**DATA LISTING**
━━━━━━━━
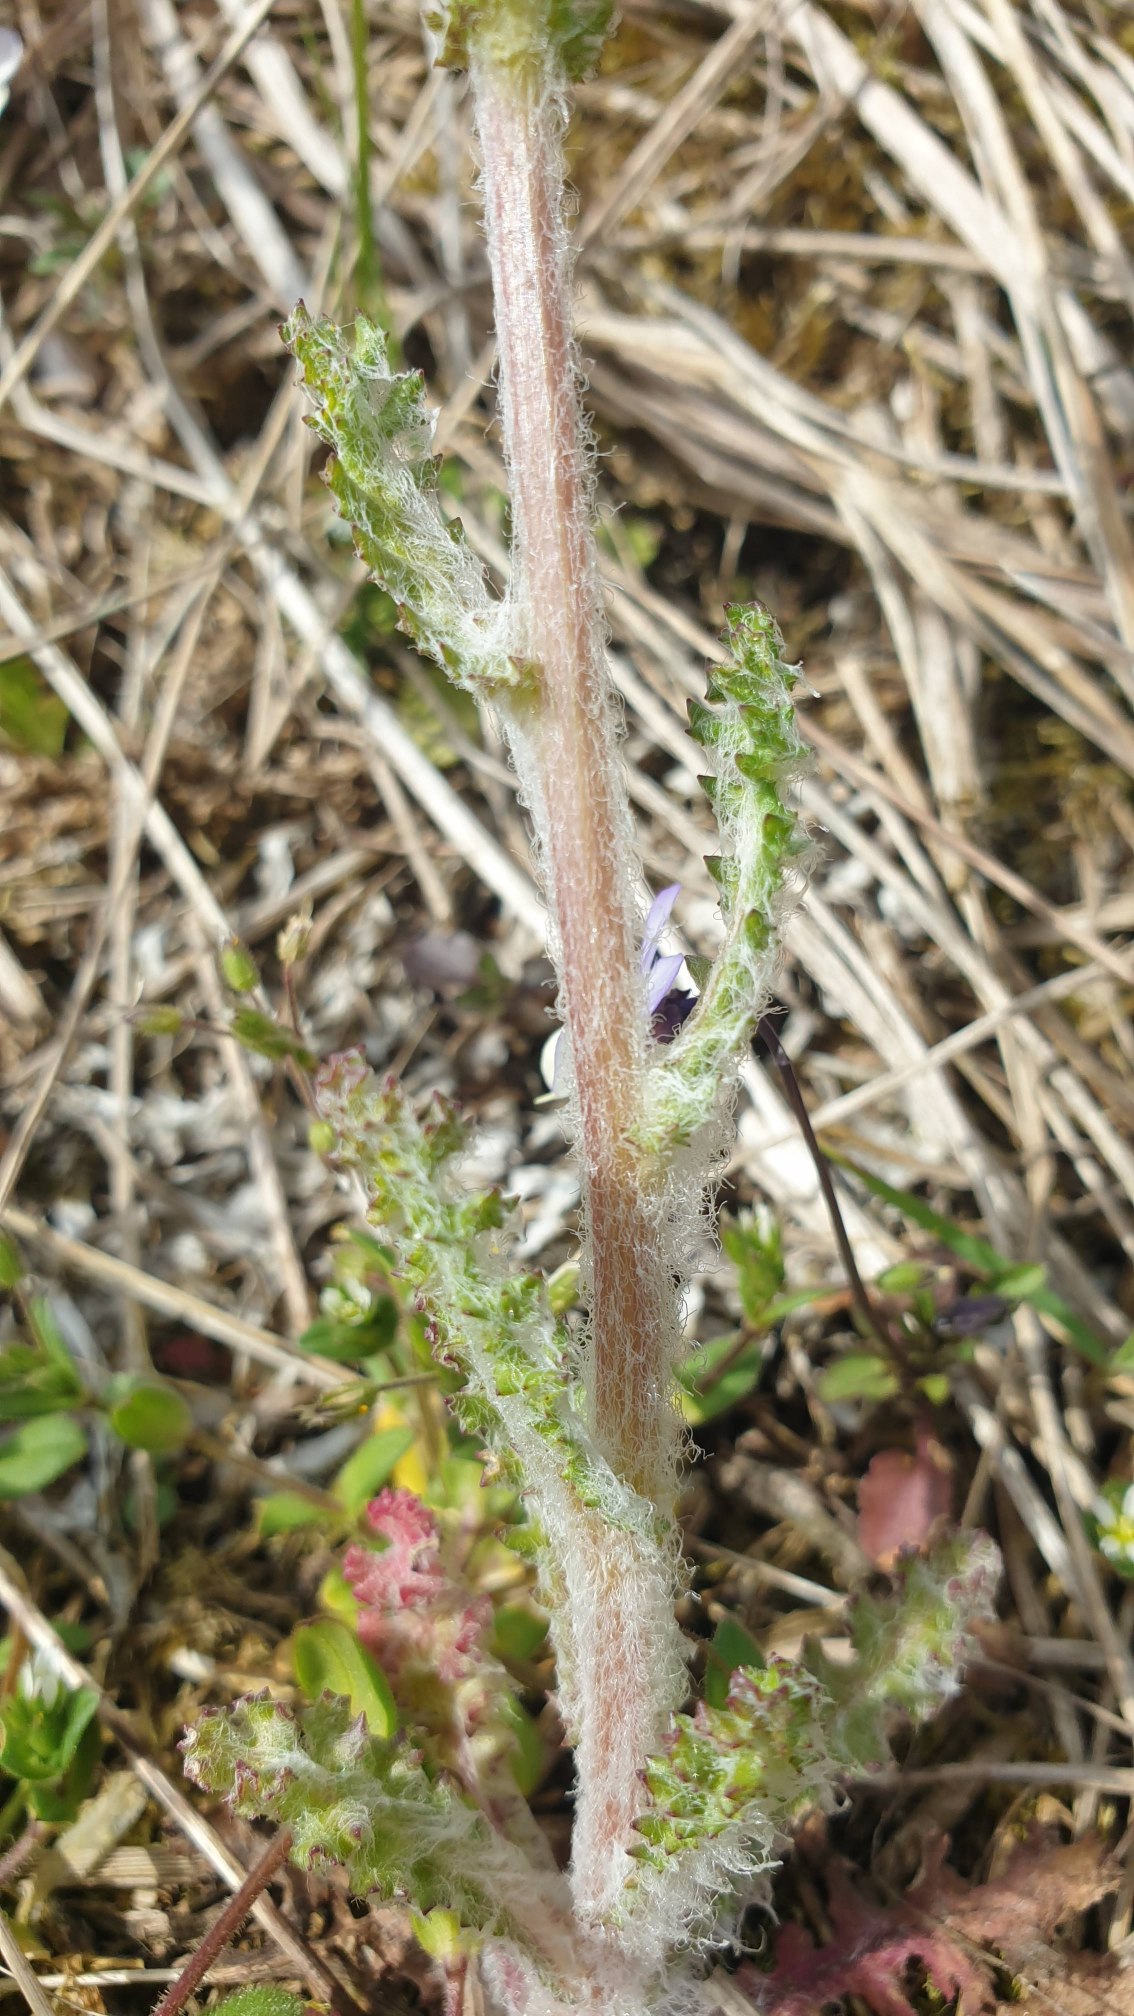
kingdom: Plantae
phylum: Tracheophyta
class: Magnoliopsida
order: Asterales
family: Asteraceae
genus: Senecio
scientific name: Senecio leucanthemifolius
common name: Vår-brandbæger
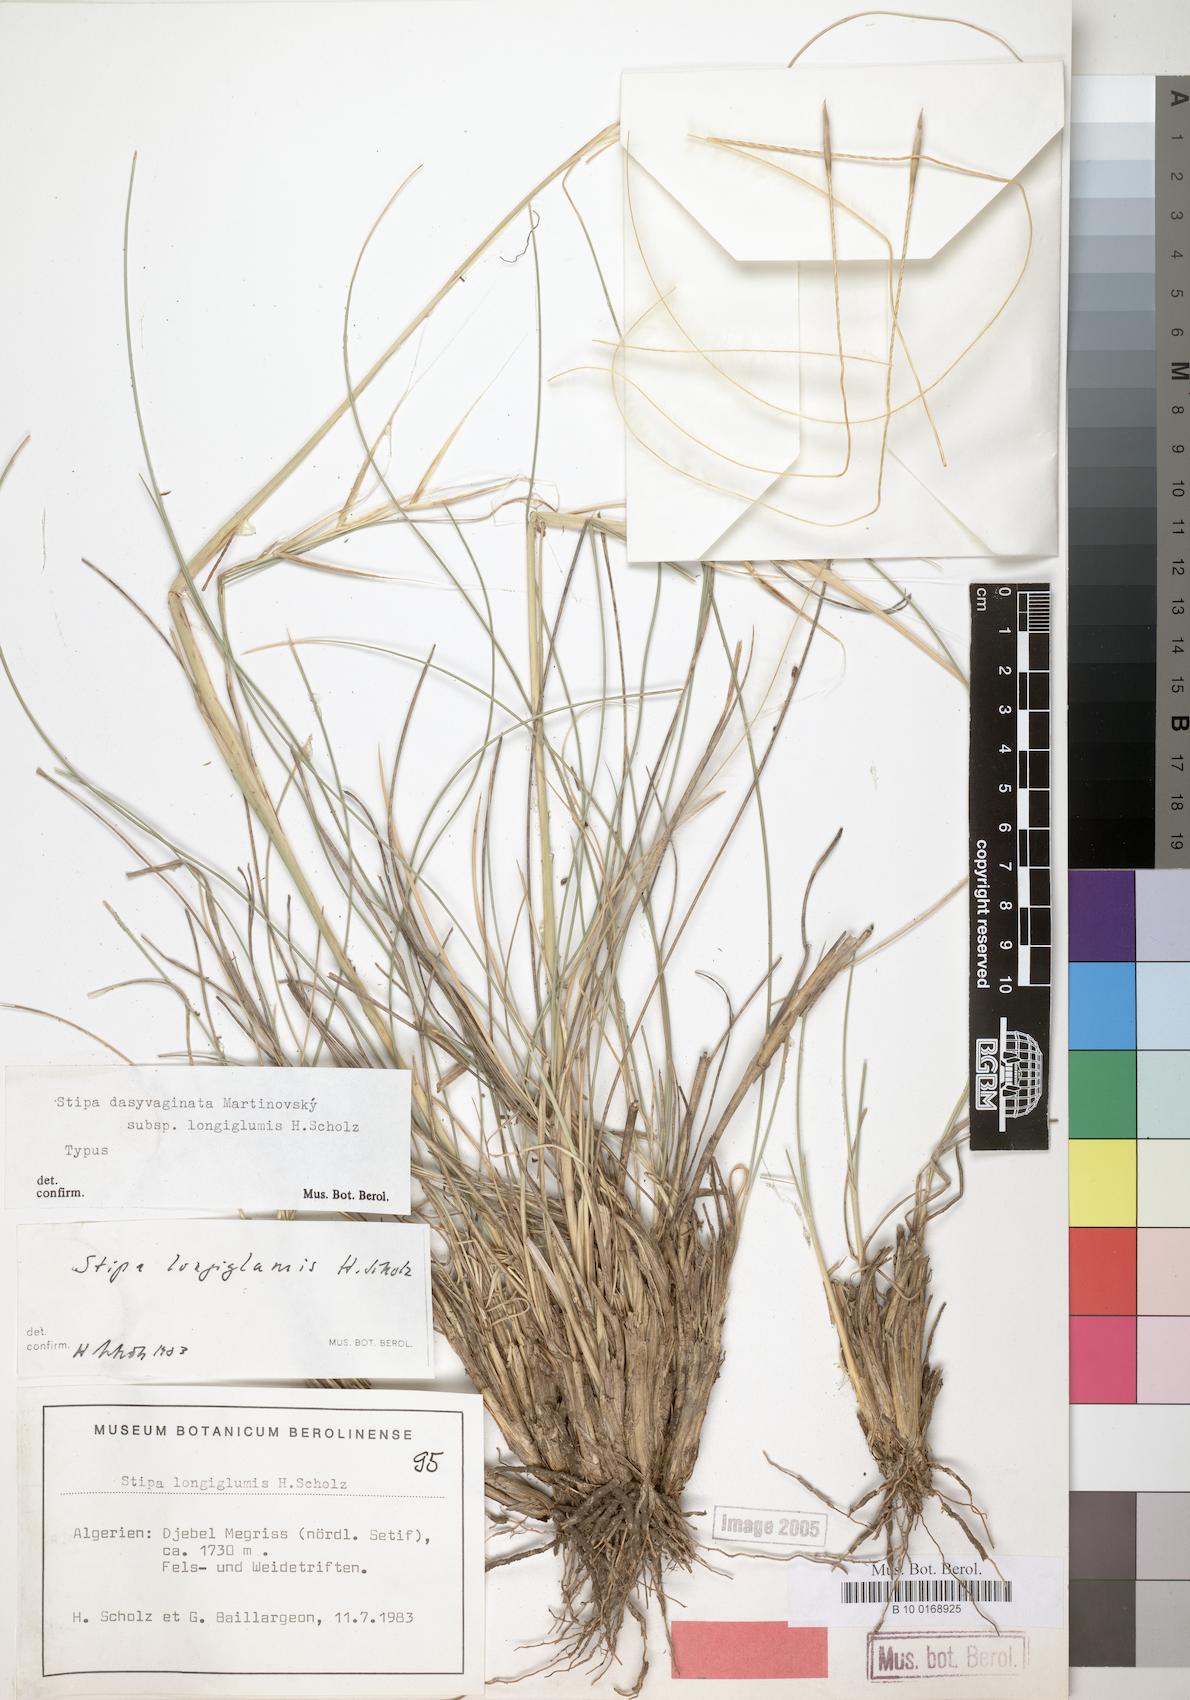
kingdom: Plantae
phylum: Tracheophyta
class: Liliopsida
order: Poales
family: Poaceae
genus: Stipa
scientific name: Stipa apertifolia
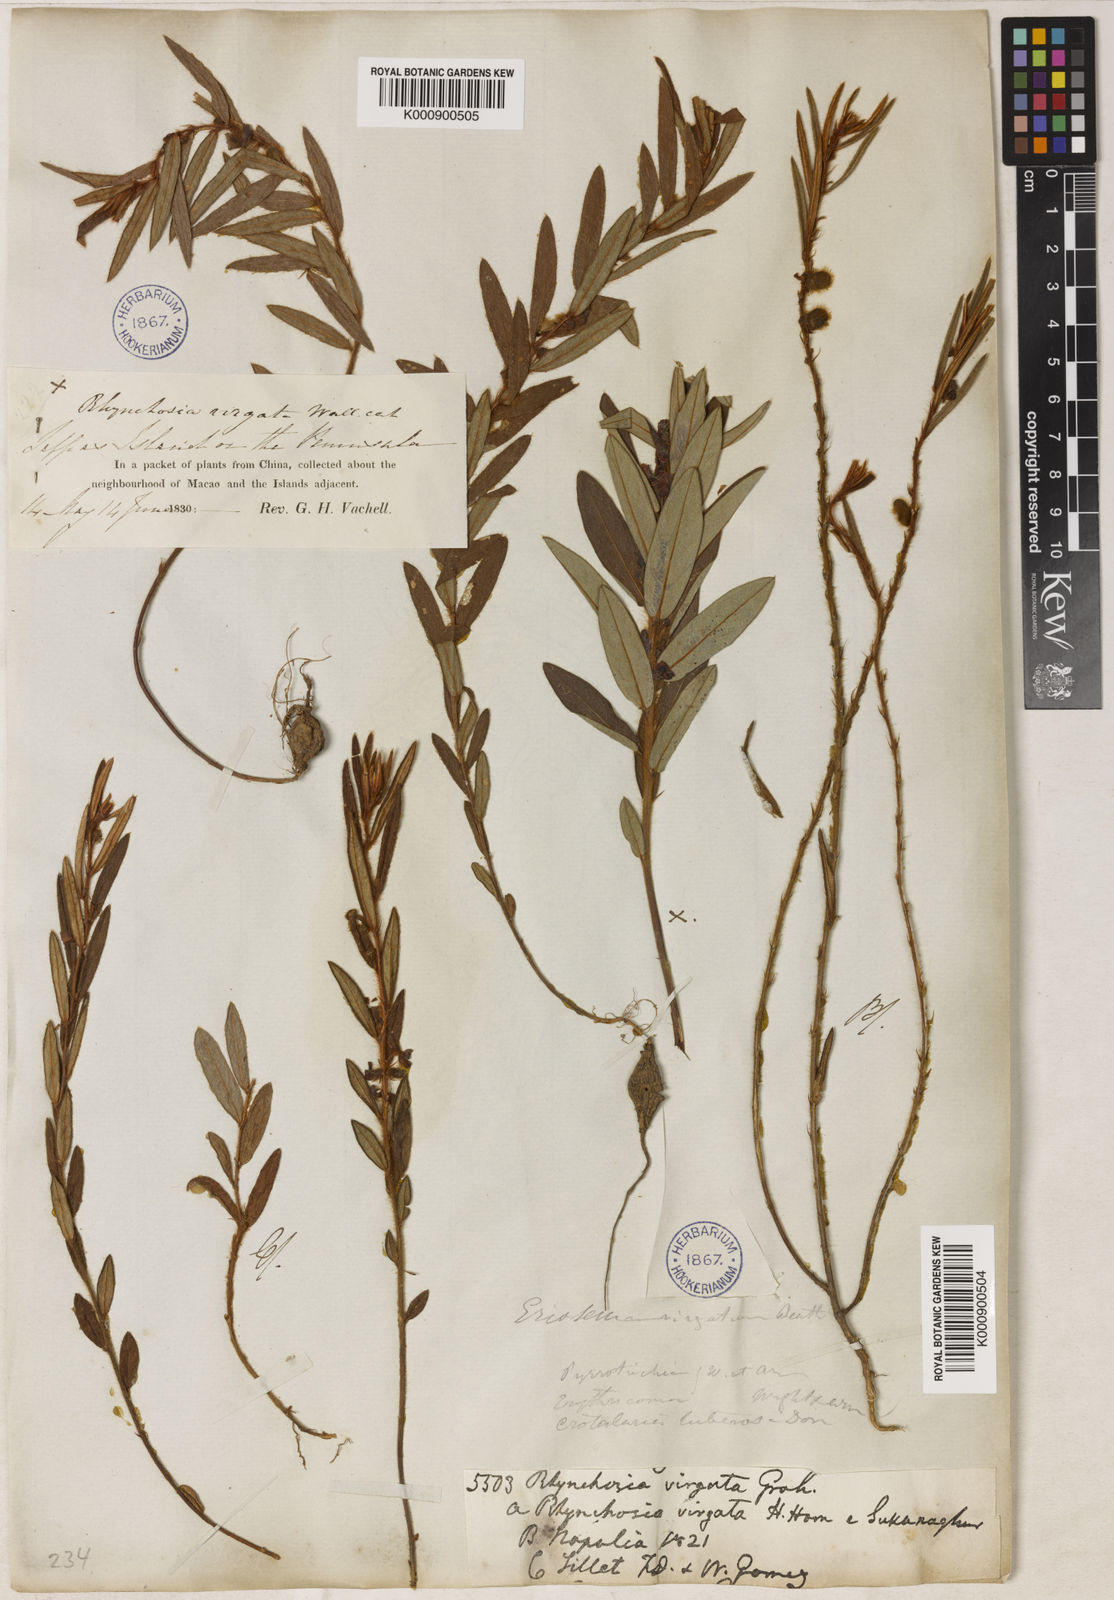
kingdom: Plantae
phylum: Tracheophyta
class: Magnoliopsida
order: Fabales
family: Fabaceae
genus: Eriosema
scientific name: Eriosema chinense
━━━━━━━━
**WHAT TO PRODUCE**
Render the material as a JSON list of strings, one string per line and no blank lines, starting at the line that contains "family: Asteraceae" and ending at the last line of the material, both inclusive. Omit the pictures.

**COMPLETE RESPONSE**
[
  "family: Asteraceae",
  "genus: Senecio",
  "scientific name: Senecio leucanthemifolius",
  "common name: Vår-brandbæger",
  "kingdom: Plantae",
  "phylum: Tracheophyta",
  "class: Liliopsida",
  "order: Poales",
  "family: Poaceae",
  "genus: Stipa",
  "scientific name: Stipa apertifolia",
  "kingdom: Plantae",
  "phylum: Tracheophyta",
  "class: Magnoliopsida",
  "order: Fabales",
  "family: Fabaceae",
  "genus: Eriosema",
  "scientific name: Eriosema chinense"
]